▸ **DATASET EXCERPTS**:
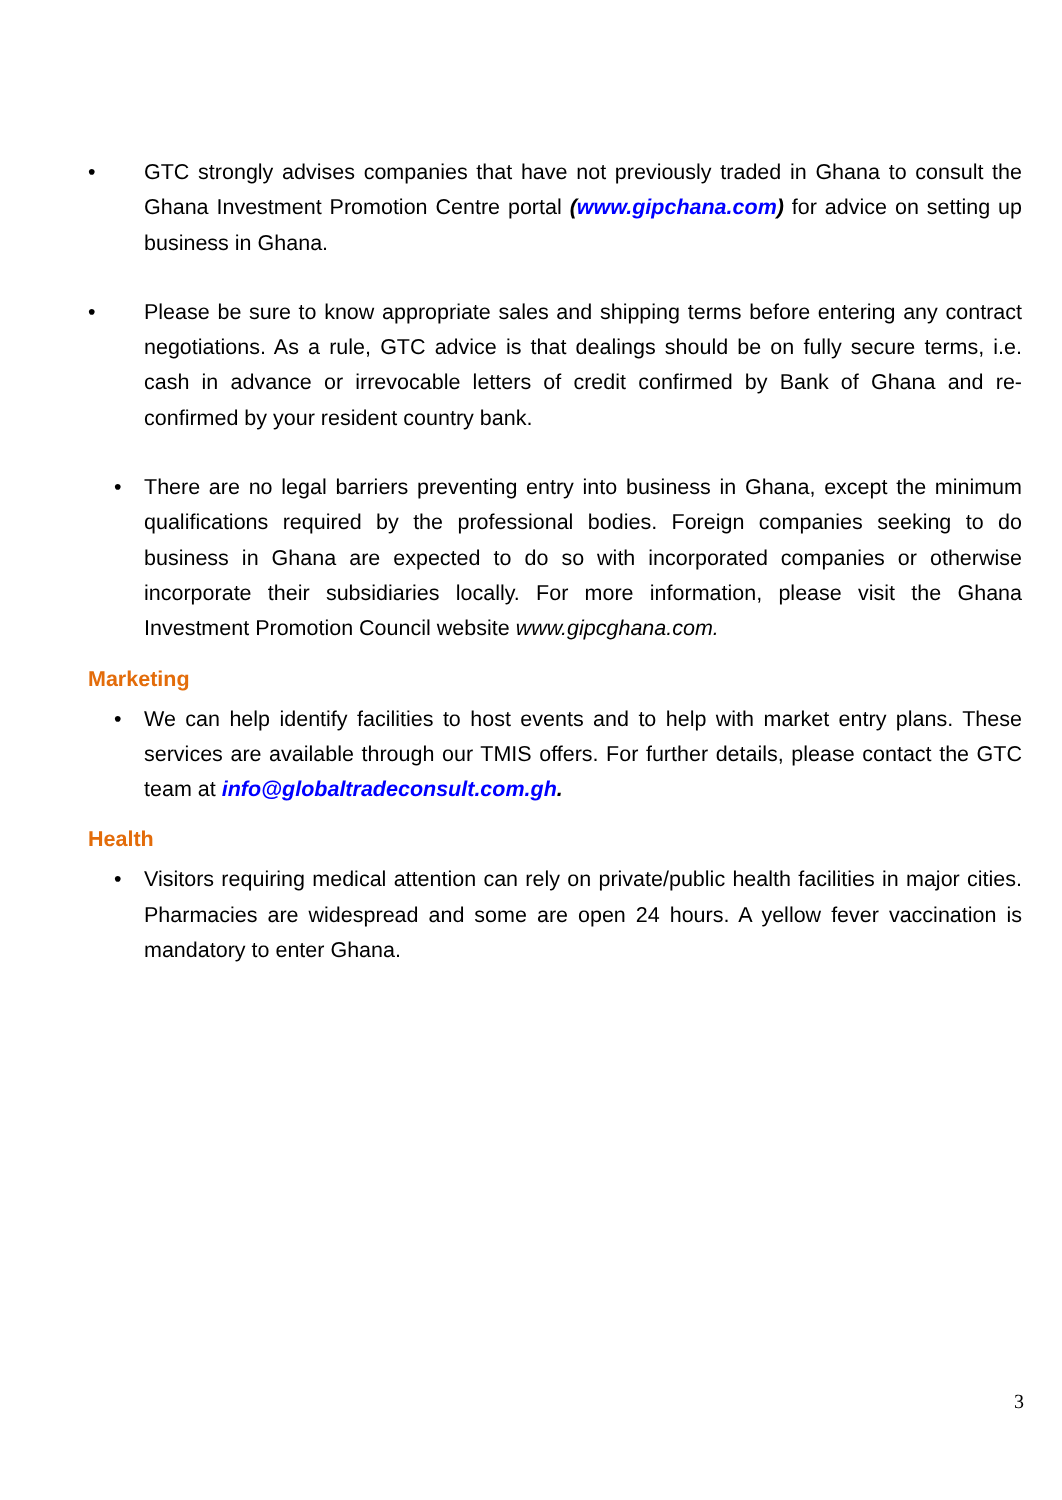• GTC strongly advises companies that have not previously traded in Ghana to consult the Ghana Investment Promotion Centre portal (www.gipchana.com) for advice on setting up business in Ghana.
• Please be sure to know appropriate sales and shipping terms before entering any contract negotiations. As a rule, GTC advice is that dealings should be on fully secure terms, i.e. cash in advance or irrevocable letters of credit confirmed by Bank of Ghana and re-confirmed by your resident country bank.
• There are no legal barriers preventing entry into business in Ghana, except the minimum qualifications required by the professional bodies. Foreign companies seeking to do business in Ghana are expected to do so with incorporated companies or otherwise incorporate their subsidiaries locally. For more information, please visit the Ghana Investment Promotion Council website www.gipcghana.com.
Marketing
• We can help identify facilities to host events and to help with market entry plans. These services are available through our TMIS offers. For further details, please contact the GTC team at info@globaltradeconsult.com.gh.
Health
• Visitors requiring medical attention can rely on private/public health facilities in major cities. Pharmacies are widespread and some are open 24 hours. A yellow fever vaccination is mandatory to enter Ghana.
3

▸ **REQUEST**:
Could you set down every record above exactly as written, leaving out the pictures?

▸ **EXERCISE ANSWER**:
• GTC strongly advises companies that have not previously traded in Ghana to consult the Ghana Investment Promotion Centre portal (www.gipchana.com) for advice on setting up business in Ghana.
• Please be sure to know appropriate sales and shipping terms before entering any contract negotiations. As a rule, GTC advice is that dealings should be on fully secure terms, i.e. cash in advance or irrevocable letters of credit confirmed by Bank of Ghana and re-confirmed by your resident country bank.
• There are no legal barriers preventing entry into business in Ghana, except the minimum qualifications required by the professional bodies. Foreign companies seeking to do business in Ghana are expected to do so with incorporated companies or otherwise incorporate their subsidiaries locally. For more information, please visit the Ghana Investment Promotion Council website www.gipcghana.com.
Marketing
• We can help identify facilities to host events and to help with market entry plans. These services are available through our TMIS offers. For further details, please contact the GTC team at info@globaltradeconsult.com.gh.
Health
• Visitors requiring medical attention can rely on private/public health facilities in major cities. Pharmacies are widespread and some are open 24 hours. A yellow fever vaccination is mandatory to enter Ghana.
3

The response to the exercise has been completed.